▶ Data to process:
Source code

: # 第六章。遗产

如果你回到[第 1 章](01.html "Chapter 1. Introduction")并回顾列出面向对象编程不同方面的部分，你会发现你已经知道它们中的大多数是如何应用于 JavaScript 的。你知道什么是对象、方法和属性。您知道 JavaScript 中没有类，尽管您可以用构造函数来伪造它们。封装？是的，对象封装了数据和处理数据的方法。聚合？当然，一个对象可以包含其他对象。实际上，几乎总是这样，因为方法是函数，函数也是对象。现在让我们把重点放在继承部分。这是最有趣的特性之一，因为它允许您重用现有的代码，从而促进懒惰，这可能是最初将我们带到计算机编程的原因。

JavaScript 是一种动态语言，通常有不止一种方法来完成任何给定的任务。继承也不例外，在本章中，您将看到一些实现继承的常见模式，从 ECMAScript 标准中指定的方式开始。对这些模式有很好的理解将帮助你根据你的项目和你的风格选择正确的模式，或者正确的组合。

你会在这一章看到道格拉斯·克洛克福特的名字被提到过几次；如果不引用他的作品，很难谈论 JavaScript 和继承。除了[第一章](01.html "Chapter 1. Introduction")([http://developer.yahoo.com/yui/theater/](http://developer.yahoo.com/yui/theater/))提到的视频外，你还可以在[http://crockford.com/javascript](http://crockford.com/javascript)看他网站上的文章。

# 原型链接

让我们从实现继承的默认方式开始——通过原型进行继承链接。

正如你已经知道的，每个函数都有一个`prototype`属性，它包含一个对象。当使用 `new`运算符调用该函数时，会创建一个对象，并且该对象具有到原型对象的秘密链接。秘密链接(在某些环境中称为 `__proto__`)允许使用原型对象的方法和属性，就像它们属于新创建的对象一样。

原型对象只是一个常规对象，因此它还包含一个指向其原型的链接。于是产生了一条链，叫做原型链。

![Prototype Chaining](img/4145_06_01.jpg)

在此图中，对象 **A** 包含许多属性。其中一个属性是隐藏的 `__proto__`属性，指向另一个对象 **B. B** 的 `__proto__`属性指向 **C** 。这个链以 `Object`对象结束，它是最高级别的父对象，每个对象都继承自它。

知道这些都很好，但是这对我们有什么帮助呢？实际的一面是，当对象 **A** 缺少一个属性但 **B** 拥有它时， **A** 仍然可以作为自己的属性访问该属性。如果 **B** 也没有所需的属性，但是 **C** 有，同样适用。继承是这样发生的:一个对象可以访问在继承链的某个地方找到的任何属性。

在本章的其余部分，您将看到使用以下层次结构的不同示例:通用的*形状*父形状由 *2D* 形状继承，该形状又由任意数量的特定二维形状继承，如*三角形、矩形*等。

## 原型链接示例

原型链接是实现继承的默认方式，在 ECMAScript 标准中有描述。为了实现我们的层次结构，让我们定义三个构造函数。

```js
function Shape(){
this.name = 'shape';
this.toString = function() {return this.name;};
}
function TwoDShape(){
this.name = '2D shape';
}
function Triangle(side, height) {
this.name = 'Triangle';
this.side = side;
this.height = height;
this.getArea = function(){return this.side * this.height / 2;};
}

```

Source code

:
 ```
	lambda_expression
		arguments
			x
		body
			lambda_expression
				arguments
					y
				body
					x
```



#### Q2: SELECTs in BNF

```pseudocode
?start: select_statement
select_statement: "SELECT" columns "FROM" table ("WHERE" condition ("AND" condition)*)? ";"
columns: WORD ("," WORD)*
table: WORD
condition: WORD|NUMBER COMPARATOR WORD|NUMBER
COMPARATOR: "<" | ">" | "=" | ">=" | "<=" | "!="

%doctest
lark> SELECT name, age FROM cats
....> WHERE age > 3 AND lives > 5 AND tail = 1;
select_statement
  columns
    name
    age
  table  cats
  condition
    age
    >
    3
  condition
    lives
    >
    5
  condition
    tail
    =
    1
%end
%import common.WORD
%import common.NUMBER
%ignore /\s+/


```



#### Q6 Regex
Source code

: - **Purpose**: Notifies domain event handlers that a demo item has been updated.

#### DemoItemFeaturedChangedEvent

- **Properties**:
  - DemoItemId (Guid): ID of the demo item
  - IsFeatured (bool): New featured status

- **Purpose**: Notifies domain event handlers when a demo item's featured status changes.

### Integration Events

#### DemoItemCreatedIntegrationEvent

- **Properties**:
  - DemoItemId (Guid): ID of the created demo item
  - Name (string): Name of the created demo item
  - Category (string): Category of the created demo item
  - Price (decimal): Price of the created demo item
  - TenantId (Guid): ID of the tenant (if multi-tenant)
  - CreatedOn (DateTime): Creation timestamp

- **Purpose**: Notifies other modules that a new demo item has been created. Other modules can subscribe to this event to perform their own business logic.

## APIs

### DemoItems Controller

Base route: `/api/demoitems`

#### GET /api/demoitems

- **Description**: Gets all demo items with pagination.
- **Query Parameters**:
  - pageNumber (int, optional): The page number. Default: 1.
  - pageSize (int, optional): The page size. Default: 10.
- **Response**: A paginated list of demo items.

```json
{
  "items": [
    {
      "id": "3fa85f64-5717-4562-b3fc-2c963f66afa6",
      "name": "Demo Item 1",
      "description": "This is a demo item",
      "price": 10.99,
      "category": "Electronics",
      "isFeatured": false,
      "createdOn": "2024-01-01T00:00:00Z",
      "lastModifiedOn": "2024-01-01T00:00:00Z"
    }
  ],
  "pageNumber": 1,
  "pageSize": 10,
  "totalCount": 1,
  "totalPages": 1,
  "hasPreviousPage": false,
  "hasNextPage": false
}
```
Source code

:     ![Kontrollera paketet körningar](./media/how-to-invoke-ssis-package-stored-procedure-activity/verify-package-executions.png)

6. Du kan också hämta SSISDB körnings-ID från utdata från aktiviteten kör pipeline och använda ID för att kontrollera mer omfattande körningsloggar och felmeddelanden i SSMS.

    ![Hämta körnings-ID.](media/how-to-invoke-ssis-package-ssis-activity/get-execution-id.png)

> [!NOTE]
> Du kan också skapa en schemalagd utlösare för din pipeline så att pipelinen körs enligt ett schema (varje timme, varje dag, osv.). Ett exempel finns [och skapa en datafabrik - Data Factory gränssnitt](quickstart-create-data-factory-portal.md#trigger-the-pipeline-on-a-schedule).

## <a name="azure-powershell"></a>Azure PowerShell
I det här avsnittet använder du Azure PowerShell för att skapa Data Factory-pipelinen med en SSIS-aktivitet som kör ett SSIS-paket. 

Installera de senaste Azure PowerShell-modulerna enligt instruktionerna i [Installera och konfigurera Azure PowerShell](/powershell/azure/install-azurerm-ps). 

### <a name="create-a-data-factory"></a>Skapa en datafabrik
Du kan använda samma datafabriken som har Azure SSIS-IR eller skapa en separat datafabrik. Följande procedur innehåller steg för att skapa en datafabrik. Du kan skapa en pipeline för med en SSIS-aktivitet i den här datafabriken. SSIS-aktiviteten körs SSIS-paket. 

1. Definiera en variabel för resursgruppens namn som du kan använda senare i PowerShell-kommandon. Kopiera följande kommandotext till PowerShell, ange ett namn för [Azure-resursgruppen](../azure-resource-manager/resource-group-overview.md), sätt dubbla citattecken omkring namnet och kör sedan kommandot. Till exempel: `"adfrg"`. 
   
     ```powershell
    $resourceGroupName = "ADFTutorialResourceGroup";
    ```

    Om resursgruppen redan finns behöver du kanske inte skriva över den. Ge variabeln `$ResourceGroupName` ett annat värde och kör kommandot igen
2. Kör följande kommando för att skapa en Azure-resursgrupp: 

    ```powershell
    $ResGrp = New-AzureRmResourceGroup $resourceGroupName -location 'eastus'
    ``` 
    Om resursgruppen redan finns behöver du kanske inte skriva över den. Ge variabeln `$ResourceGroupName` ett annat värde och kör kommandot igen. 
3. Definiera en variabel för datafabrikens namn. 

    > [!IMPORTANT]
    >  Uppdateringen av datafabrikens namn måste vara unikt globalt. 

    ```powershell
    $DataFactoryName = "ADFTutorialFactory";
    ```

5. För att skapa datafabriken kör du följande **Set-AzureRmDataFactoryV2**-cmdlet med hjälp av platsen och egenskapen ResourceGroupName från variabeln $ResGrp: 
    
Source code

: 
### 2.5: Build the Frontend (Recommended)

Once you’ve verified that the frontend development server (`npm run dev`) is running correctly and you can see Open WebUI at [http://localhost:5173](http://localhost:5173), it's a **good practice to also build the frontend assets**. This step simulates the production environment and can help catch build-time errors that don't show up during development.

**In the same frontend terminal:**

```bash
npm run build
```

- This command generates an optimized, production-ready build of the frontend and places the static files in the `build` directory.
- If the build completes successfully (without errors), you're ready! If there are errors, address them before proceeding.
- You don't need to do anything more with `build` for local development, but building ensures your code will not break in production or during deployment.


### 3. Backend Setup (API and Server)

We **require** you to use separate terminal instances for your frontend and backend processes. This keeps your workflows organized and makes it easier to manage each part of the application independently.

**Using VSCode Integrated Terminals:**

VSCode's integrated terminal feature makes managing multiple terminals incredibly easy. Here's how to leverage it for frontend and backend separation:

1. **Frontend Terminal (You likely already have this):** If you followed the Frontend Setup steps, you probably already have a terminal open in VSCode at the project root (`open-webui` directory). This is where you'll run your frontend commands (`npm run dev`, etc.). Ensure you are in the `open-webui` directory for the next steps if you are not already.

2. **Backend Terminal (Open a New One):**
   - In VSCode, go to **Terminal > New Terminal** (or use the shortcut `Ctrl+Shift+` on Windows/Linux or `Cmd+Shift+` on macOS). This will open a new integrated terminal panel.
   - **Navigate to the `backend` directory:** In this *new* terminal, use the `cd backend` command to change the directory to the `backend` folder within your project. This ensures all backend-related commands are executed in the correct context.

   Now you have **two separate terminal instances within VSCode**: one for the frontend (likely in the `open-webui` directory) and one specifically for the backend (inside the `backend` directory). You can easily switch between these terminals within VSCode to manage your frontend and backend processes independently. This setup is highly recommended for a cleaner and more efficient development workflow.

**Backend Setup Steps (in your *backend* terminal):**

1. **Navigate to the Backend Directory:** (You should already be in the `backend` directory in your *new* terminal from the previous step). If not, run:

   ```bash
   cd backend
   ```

▶ Assignment: Take each line of the material that contains the word "ResGrp" and list it.

▶ Exercise result:
    $ResGrp = New-AzureRmResourceGroup $resourceGroupName -location 'eastus'
5. För att skapa datafabriken kör du följande **Set-AzureRmDataFactoryV2**-cmdlet med hjälp av platsen och egenskapen ResourceGroupName från variabeln $ResGrp: 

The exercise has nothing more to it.